- [YOUR TASK] Return every line of the items that contains the string "this", and treat uppercase and lowercase as different.
□ □ □ □
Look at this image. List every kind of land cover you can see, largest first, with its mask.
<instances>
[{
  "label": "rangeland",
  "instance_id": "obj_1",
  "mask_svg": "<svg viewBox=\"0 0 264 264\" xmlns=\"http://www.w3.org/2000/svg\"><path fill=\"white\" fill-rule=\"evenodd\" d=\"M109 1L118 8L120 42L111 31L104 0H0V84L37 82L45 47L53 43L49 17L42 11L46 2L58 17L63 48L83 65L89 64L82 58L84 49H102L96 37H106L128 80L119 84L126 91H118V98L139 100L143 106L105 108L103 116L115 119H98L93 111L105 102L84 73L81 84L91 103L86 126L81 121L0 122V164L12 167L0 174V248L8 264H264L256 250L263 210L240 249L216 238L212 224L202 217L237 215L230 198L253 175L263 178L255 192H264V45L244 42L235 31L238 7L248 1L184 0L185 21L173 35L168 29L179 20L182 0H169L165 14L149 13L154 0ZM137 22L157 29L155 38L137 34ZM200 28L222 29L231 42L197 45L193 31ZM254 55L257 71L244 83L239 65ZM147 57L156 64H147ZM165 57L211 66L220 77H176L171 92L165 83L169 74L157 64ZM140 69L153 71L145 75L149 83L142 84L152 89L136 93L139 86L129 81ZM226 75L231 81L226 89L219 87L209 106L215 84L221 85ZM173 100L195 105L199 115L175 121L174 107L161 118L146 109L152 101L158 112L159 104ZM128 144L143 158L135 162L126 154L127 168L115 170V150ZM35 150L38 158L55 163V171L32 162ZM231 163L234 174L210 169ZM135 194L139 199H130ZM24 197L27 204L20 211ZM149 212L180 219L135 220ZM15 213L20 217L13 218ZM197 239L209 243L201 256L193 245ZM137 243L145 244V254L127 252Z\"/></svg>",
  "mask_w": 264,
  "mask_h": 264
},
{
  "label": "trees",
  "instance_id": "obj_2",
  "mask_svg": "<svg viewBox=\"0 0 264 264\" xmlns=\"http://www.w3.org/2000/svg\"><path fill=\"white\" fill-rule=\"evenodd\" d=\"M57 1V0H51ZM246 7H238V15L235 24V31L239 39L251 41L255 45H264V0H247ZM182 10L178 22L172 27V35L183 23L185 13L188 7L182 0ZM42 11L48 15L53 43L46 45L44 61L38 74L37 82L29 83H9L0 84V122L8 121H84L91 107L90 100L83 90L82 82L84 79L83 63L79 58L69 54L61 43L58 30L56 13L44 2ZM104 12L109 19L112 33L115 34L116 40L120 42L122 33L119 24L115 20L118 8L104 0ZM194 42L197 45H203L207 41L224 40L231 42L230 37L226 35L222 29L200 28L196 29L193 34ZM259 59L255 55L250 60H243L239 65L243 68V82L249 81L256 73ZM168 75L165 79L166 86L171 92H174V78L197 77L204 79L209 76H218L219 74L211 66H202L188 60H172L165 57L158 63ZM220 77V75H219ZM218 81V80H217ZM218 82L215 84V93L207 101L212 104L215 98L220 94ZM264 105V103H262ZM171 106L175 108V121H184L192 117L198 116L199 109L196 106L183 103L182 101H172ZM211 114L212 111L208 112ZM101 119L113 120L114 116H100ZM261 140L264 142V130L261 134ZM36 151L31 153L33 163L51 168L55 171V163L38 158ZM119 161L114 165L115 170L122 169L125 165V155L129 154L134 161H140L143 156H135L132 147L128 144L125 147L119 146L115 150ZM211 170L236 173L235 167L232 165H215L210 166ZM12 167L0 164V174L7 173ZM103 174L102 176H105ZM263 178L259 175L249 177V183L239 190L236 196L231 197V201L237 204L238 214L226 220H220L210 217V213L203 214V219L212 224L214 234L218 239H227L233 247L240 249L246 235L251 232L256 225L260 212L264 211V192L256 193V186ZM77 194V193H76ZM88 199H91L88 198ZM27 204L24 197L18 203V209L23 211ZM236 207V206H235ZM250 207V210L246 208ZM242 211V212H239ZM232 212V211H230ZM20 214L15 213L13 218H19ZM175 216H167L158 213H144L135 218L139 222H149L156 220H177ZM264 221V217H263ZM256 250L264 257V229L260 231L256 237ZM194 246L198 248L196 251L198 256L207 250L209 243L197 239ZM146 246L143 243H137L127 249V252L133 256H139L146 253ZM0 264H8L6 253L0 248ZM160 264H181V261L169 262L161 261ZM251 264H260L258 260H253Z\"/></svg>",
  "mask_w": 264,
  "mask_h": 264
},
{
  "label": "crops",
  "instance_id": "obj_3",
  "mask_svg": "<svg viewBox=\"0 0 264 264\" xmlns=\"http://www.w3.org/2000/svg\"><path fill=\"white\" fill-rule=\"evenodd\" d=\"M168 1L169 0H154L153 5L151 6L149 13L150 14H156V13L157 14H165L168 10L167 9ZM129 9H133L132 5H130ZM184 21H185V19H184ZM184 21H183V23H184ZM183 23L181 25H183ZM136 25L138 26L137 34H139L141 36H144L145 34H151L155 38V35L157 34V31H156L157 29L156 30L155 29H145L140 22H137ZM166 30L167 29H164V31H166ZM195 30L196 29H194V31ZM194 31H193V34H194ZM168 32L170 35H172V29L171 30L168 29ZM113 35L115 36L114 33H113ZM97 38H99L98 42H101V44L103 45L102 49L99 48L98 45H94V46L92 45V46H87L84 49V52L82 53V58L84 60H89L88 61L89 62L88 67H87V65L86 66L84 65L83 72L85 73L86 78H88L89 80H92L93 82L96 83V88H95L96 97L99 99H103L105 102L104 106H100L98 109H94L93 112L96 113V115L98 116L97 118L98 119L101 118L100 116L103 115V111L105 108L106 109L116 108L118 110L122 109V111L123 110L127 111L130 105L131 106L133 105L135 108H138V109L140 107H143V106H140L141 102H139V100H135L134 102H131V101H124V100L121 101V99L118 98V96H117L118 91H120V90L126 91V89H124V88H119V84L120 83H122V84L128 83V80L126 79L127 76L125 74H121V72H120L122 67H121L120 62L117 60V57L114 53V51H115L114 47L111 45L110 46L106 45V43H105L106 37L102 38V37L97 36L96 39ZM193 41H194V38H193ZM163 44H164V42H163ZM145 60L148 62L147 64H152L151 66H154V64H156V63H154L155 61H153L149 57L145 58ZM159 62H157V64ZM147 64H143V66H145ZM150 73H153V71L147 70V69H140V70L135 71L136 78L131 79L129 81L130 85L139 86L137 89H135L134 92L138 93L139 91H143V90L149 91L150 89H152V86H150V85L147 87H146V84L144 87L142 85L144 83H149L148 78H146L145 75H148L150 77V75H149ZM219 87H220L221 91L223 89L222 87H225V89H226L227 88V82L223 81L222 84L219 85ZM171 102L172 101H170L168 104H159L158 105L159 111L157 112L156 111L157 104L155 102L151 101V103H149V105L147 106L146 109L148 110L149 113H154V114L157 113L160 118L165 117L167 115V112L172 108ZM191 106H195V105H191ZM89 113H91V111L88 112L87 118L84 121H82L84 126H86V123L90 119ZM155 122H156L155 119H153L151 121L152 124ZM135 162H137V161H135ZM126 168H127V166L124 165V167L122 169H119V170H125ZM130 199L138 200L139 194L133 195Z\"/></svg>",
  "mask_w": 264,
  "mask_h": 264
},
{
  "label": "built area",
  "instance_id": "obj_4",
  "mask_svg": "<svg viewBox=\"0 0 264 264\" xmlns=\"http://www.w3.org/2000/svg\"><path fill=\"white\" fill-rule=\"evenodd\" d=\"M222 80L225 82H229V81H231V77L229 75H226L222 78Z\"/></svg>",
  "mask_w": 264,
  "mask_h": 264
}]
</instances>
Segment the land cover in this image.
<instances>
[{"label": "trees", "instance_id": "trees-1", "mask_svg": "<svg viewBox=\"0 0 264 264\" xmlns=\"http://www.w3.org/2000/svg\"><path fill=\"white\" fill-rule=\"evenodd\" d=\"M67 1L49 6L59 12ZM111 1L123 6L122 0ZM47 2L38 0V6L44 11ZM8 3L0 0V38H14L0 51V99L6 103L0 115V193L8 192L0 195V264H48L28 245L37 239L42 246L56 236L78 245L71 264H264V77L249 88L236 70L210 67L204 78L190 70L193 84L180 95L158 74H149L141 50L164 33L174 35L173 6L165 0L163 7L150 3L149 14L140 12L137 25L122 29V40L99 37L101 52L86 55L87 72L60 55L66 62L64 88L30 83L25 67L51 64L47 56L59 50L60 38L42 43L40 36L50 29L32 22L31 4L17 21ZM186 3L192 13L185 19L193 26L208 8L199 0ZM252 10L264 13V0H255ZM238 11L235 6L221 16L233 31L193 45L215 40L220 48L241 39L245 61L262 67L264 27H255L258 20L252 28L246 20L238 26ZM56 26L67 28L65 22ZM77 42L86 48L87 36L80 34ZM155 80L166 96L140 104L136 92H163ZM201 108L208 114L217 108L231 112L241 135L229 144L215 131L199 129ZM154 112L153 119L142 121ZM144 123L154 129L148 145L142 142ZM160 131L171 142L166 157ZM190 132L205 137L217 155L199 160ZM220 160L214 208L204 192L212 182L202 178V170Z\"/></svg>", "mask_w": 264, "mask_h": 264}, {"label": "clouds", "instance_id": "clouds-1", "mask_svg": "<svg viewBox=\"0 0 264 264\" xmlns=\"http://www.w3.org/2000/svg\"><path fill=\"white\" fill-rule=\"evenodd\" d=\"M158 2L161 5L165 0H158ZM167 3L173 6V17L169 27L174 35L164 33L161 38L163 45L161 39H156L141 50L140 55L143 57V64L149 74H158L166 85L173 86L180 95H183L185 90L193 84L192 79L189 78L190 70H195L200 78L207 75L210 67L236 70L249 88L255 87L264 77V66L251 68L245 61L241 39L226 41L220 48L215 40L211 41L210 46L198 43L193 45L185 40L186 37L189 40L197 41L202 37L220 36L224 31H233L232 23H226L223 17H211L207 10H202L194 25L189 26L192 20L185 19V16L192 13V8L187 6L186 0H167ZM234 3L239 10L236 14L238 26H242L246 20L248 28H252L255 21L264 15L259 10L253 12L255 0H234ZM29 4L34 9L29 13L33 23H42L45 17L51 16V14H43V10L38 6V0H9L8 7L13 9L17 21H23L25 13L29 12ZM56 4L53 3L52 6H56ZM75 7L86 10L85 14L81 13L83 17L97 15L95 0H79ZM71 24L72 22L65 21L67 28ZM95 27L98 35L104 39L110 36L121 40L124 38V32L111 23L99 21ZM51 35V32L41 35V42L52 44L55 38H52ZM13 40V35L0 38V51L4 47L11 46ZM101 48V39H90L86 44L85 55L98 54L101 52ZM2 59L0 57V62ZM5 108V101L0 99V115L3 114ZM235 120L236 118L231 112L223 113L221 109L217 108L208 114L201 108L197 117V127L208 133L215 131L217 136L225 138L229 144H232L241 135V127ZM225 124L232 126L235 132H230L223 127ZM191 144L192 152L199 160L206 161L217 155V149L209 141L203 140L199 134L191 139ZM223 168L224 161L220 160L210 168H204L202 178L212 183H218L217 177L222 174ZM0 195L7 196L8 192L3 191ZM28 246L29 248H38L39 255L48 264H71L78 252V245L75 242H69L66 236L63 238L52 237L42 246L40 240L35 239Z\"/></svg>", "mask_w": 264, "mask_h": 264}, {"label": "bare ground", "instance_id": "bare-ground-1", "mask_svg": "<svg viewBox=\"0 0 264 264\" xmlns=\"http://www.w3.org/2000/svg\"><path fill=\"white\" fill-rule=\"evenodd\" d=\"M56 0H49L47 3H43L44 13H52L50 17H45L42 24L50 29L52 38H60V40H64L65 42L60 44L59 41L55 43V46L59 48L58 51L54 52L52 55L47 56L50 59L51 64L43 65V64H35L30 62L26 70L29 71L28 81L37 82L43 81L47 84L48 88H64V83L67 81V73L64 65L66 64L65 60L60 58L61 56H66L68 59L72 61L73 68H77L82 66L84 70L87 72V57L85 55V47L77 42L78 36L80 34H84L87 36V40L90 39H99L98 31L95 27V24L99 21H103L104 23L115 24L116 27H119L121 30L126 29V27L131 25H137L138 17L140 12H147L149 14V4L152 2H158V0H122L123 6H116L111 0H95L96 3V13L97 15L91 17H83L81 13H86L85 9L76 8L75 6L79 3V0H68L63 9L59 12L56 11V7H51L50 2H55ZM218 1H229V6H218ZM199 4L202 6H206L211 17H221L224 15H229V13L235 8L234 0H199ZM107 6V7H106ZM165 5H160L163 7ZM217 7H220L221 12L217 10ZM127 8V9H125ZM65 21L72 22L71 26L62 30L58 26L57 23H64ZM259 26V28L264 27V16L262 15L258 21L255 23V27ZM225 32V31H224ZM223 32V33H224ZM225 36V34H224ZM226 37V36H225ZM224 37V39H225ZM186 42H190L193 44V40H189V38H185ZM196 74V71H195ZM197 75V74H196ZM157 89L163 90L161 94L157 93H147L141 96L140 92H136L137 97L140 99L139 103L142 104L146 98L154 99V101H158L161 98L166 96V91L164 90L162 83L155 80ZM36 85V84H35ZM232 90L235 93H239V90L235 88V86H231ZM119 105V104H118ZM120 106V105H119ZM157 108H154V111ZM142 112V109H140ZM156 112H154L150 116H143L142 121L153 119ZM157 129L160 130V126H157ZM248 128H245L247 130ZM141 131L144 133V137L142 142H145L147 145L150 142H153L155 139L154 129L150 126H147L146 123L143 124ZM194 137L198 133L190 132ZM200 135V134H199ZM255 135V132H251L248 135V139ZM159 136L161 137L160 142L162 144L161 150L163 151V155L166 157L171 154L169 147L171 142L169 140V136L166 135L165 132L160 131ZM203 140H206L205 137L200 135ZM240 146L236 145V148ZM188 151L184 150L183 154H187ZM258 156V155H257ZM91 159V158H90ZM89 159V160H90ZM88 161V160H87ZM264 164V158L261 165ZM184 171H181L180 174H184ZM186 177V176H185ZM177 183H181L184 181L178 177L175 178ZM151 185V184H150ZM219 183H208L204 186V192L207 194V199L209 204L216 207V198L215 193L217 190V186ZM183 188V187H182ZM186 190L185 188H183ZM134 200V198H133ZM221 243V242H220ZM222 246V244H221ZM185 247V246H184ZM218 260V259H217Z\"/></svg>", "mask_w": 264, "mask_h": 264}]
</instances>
□ □ □ □
- [FINISHED ANSWER]
Look at this image. List every kind of land cover you can see, largest first, with its mask.
Segment the land cover in this image.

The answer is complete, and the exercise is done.